- QUOTED PASSAGE -
-- Begin --

Um, yeah, ick again. Except this time I'm not surprised. Why does she always do her hair like a poodle, though? It seems rather out of character.



Bai Ling on her yacht at Cannes. How does she get a yacht? And how does she think she looks good when she looks in the mirror every day?



Kim Cattrall has really gone downhill since leaving "Sex and the City". She looks like a soccer mom with that hair now instead of a hot mama. What's with her boobs? They seem to be going south really fast. She needs a push up bra...or a breast lift.



Last but not least, Mariah Carey making the same fashion mistakes as always: too short, too bright, and too tight. This is really unflattering on her, especially since she's made a big to-do about her recent weight loss. The pink satin makes her look heavier than ever.

Are Jen and Vince in Trouble?


From Star Magazine:

"The sexy spark between The Break-Up co-stars Jennifer Aniston, 37, and Vince Vaughn, 36, may have ignited during shooting of the comedic film last year in Chicago, but judging by the duo's behavior at the film's world premiere on Monday in Westwood, Calif., that spark has lost its sizzle — big time!

The first clue of trouble in paradise? Aniston, who looked stunning in a sleeveless, body-hugging creme striped knit dress, arrived at Mann Village Theater around 7:30 pm — solo! Vaughn, who wore a simple black suit and light blue shirt, arrived about 15 minutes later.

The second clue? On the red carpet, Vaughn stayed about ten steps behind Aniston at all times.

-- End --

Records from a data source:
-- Begin --

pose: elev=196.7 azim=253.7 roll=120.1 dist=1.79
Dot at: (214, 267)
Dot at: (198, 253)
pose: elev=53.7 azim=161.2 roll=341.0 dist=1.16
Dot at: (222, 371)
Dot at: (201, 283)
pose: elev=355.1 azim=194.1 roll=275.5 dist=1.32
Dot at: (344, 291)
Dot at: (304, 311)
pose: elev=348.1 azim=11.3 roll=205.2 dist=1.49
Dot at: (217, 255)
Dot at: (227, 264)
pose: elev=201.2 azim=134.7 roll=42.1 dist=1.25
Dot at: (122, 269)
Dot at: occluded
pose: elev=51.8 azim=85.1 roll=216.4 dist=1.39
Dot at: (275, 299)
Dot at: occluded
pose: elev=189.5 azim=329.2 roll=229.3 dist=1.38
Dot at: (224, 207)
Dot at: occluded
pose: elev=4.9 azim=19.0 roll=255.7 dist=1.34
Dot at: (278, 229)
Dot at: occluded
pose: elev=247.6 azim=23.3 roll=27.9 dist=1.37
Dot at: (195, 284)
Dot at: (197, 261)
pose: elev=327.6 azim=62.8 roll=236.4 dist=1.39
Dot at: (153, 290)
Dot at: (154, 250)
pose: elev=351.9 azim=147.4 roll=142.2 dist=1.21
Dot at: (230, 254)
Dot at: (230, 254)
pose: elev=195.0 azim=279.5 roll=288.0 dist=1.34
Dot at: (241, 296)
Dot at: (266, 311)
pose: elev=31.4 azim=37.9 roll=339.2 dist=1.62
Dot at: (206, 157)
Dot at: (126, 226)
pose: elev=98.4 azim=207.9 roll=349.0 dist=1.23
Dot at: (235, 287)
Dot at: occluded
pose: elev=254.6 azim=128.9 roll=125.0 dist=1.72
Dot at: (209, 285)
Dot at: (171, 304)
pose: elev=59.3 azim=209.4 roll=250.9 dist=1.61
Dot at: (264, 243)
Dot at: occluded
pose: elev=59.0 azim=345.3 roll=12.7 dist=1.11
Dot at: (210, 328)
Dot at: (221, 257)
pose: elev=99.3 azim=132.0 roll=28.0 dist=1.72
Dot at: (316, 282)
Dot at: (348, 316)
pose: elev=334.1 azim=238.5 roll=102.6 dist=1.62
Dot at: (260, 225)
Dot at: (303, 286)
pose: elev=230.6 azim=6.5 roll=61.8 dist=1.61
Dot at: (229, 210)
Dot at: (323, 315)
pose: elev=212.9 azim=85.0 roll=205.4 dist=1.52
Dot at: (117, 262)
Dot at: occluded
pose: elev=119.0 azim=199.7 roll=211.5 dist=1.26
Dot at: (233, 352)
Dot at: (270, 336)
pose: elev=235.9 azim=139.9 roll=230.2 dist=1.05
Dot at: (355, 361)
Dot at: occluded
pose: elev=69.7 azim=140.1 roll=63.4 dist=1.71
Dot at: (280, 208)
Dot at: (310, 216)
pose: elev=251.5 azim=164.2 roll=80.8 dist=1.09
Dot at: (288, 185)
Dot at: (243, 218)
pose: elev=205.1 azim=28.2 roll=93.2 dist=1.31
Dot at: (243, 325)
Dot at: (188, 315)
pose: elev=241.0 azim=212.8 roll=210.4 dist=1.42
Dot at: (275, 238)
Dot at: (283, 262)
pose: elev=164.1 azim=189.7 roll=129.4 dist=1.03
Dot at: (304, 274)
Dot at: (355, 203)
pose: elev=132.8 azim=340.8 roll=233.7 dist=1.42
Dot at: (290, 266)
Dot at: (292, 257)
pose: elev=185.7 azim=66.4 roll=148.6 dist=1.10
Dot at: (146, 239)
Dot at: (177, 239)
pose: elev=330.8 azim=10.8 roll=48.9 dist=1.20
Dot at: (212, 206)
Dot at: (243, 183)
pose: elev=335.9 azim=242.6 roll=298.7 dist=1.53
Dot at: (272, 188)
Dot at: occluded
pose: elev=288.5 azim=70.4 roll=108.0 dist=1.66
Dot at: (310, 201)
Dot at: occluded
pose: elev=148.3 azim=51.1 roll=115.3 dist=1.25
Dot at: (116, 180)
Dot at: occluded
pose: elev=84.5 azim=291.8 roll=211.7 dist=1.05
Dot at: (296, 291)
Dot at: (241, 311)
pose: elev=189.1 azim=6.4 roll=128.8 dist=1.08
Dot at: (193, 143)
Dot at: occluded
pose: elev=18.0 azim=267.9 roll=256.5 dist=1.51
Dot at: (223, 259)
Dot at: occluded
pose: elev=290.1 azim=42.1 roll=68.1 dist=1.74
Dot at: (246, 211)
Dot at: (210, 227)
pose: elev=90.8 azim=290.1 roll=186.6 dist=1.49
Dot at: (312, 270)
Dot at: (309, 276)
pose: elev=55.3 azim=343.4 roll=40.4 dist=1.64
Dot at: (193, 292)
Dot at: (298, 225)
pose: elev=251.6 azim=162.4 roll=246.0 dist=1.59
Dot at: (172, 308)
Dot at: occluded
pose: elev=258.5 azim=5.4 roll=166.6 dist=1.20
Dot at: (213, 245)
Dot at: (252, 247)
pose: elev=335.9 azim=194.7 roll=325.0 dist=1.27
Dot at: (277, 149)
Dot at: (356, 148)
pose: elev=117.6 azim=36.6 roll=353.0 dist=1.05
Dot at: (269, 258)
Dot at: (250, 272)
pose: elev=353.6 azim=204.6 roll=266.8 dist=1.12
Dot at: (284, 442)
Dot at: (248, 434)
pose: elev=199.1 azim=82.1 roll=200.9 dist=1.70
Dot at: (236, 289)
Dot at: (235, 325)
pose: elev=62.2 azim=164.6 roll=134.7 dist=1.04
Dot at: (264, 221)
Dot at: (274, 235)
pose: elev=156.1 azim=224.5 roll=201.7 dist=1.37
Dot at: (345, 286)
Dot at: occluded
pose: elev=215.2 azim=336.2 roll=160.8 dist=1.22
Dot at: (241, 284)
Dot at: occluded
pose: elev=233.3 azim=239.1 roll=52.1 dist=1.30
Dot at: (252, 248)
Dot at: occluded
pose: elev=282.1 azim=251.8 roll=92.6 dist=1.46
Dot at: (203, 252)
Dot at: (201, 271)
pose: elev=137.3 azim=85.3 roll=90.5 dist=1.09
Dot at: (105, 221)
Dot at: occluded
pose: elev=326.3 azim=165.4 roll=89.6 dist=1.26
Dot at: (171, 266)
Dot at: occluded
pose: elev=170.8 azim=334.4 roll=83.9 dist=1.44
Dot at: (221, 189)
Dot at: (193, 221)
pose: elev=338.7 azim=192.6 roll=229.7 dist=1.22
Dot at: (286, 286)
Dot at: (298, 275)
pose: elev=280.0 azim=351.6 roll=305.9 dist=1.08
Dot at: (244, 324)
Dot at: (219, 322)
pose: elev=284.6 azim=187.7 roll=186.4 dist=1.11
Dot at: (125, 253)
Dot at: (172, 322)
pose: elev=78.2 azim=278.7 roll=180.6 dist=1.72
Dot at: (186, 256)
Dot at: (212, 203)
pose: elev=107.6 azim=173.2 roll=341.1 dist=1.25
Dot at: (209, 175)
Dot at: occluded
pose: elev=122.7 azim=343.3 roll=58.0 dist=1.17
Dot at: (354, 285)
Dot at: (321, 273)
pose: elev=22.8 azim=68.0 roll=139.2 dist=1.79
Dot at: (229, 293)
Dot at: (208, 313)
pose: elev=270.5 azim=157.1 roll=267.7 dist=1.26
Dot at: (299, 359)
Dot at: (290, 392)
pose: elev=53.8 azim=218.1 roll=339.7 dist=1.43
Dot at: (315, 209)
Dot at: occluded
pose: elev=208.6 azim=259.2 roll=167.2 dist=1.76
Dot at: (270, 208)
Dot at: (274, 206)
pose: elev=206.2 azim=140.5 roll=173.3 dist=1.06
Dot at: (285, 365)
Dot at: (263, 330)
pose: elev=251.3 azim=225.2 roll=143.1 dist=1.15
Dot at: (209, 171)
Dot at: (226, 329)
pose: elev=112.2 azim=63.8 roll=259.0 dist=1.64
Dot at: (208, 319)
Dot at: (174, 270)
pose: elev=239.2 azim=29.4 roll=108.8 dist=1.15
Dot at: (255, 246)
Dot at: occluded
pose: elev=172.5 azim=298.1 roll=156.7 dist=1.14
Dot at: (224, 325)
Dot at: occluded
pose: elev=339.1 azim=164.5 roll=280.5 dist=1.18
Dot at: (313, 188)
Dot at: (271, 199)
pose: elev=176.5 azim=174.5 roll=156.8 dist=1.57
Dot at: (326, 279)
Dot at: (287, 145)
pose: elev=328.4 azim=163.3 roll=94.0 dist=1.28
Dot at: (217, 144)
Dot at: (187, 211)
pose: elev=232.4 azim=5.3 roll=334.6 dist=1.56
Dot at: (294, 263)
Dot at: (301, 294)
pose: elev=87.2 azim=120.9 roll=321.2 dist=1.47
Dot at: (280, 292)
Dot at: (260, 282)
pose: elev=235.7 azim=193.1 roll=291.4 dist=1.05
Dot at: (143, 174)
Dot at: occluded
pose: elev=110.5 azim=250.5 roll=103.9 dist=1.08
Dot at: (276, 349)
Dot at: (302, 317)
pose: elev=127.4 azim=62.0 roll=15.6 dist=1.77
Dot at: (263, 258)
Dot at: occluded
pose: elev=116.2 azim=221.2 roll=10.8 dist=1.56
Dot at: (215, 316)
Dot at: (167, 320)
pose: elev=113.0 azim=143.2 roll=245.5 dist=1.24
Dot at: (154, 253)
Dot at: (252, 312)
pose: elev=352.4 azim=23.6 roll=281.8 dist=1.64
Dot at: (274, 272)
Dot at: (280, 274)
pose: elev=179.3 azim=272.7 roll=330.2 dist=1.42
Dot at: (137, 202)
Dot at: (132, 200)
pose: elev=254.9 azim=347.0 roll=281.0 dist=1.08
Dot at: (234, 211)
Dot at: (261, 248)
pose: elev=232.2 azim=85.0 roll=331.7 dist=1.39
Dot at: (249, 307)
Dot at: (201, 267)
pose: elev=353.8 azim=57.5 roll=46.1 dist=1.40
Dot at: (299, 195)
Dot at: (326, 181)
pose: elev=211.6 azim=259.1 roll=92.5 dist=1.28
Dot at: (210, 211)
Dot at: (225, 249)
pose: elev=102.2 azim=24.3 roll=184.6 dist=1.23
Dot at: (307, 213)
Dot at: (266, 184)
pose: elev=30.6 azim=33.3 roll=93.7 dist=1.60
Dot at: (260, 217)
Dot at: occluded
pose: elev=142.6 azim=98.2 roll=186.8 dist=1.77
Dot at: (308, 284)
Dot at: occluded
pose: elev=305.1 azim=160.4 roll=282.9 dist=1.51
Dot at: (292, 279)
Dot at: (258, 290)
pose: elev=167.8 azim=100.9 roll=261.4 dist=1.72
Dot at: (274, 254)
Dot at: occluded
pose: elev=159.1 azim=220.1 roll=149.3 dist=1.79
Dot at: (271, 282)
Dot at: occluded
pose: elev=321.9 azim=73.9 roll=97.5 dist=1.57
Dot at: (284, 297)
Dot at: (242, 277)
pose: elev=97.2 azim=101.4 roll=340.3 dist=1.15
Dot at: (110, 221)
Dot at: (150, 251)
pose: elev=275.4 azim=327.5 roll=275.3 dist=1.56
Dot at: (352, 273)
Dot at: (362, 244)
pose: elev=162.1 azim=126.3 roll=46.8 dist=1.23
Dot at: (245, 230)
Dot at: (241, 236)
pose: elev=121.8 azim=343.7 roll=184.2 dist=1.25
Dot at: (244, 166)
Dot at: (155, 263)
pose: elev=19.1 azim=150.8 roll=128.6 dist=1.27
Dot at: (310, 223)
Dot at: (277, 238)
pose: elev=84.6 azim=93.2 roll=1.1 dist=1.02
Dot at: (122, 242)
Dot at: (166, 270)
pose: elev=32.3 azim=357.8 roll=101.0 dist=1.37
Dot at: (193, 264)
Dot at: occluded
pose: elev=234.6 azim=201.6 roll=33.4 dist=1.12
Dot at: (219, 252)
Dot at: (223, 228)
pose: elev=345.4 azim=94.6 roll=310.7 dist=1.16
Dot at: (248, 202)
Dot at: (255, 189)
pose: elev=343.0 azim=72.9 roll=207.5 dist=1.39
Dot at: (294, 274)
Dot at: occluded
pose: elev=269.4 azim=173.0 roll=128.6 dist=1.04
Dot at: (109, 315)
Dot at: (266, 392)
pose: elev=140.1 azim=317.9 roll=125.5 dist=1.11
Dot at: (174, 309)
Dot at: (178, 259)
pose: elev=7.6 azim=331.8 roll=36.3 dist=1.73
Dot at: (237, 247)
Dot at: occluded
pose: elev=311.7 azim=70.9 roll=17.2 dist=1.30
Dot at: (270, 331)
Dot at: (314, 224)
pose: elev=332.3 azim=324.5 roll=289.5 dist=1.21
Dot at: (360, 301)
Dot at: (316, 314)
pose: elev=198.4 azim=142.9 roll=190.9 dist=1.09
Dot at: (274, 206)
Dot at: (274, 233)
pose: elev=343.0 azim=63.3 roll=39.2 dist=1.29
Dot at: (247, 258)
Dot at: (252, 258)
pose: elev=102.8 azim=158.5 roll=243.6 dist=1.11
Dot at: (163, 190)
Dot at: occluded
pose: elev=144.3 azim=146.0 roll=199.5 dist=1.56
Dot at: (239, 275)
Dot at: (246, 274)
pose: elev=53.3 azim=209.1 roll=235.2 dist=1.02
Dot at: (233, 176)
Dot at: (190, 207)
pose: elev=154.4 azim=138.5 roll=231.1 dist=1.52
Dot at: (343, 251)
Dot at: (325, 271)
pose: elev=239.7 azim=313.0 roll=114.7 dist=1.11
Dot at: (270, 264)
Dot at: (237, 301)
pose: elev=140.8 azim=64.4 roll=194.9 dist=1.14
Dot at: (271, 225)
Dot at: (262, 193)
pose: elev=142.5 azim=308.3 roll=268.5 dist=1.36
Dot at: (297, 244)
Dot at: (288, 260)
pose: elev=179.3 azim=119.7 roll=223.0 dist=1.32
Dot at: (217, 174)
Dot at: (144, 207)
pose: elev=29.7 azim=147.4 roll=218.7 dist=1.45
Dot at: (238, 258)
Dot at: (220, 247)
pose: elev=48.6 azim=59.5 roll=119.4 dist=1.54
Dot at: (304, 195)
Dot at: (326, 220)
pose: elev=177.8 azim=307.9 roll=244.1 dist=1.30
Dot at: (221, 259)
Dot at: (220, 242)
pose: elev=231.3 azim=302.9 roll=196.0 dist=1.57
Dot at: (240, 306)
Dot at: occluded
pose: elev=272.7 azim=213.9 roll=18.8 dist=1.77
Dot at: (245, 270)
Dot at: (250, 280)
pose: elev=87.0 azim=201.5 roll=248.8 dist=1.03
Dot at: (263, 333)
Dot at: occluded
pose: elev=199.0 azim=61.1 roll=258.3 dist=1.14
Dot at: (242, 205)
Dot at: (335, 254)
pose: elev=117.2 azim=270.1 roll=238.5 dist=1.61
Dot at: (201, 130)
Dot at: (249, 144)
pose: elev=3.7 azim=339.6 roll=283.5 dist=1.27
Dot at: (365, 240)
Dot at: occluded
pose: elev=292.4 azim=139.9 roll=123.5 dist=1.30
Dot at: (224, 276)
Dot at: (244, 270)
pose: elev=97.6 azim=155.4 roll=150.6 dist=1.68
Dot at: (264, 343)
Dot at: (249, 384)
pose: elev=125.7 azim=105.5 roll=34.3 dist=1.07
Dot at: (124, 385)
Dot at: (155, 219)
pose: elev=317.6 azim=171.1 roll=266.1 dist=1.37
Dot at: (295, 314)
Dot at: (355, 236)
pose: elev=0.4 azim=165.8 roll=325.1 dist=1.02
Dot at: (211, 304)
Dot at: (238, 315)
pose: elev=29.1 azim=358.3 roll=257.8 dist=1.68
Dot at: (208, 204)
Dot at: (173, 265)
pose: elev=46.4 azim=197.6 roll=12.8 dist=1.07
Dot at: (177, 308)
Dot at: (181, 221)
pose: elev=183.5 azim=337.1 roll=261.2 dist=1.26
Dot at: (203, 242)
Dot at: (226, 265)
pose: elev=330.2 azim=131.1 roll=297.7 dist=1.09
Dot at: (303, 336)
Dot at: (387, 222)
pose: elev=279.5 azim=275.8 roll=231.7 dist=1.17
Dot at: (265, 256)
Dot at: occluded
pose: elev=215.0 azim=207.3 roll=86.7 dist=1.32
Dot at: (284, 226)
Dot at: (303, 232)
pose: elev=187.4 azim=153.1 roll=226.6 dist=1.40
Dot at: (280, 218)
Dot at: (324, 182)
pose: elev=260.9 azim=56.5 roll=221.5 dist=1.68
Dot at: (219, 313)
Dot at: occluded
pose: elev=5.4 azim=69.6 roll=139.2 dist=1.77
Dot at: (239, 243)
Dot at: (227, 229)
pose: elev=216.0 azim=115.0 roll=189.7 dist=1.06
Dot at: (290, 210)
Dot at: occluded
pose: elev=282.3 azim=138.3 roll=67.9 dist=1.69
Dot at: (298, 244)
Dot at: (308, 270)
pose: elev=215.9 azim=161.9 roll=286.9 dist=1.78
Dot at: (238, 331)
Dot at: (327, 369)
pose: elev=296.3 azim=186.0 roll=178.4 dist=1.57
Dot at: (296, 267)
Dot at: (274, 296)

-- End --

- WRITTEN TASK -
Can you return, word for word, the stretch of the celebrity gossip post from "Are Jen and" through "sizzle — big time!"? None of this data is needed.

- COMPLETE OUTPUT -
Are Jen and Vince in Trouble?


From Star Magazine:

"The sexy spark between The Break-Up co-stars Jennifer Aniston, 37, and Vince Vaughn, 36, may have ignited during shooting of the comedic film last year in Chicago, but judging by the duo's behavior at the film's world premiere on Monday in Westwood, Calif., that spark has lost its sizzle — big time!